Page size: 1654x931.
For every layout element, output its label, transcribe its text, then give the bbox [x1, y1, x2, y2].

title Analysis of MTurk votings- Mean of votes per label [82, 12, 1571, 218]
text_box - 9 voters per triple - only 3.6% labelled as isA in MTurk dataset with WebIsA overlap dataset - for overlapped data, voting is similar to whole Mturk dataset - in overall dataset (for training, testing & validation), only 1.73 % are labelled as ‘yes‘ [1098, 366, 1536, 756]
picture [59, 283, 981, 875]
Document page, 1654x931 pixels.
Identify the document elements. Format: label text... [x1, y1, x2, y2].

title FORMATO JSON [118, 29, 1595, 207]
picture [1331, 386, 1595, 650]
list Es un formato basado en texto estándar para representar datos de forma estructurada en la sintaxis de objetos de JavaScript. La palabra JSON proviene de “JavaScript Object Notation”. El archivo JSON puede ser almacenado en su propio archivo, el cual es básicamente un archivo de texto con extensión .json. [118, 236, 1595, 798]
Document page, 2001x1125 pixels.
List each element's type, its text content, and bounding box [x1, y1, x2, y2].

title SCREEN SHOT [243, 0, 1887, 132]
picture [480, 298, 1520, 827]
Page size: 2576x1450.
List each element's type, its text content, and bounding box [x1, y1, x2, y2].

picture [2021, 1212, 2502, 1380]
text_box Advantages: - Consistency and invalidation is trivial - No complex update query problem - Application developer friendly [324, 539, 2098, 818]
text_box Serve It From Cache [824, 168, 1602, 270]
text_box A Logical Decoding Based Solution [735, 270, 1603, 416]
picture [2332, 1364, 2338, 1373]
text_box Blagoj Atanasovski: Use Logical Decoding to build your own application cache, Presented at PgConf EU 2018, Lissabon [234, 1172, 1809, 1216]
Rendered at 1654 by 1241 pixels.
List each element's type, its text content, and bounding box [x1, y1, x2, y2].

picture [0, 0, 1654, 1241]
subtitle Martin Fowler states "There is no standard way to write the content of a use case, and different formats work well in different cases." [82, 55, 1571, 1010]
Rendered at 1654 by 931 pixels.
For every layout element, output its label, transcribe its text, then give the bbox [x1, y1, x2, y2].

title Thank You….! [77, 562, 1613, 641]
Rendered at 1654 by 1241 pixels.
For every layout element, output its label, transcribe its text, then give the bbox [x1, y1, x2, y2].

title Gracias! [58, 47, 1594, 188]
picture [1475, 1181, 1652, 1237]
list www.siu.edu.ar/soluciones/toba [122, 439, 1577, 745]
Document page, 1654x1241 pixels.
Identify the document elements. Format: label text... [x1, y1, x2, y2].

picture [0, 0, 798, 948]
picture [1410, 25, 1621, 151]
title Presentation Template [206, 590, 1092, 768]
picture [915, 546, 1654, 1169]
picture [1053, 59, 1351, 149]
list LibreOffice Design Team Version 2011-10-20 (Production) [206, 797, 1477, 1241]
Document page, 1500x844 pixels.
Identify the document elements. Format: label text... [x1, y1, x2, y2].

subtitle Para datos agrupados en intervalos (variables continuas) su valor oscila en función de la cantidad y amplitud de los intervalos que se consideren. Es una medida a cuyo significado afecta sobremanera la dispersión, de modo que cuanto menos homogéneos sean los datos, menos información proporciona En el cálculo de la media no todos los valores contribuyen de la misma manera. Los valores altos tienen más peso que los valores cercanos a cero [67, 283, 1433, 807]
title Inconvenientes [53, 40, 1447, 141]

> **REQUIRED WORK**: Reproduce word for word every line from the one containing "Document page, 1500x844 pixels." through the final line of the entries, with both ends included.

> **RIGHT ANSWER**:
Document page, 1500x844 pixels.
Identify the document elements. Format: label text... [x1, y1, x2, y2].

subtitle Para datos agrupados en intervalos (variables continuas) su valor oscila en función de la cantidad y amplitud de los intervalos que se consideren. Es una medida a cuyo significado afecta sobremanera la dispersión, de modo que cuanto menos homogéneos sean los datos, menos información proporciona En el cálculo de la media no todos los valores contribuyen de la misma manera. Los valores altos tienen más peso que los valores cercanos a cero [67, 283, 1433, 807]
title Inconvenientes [53, 40, 1447, 141]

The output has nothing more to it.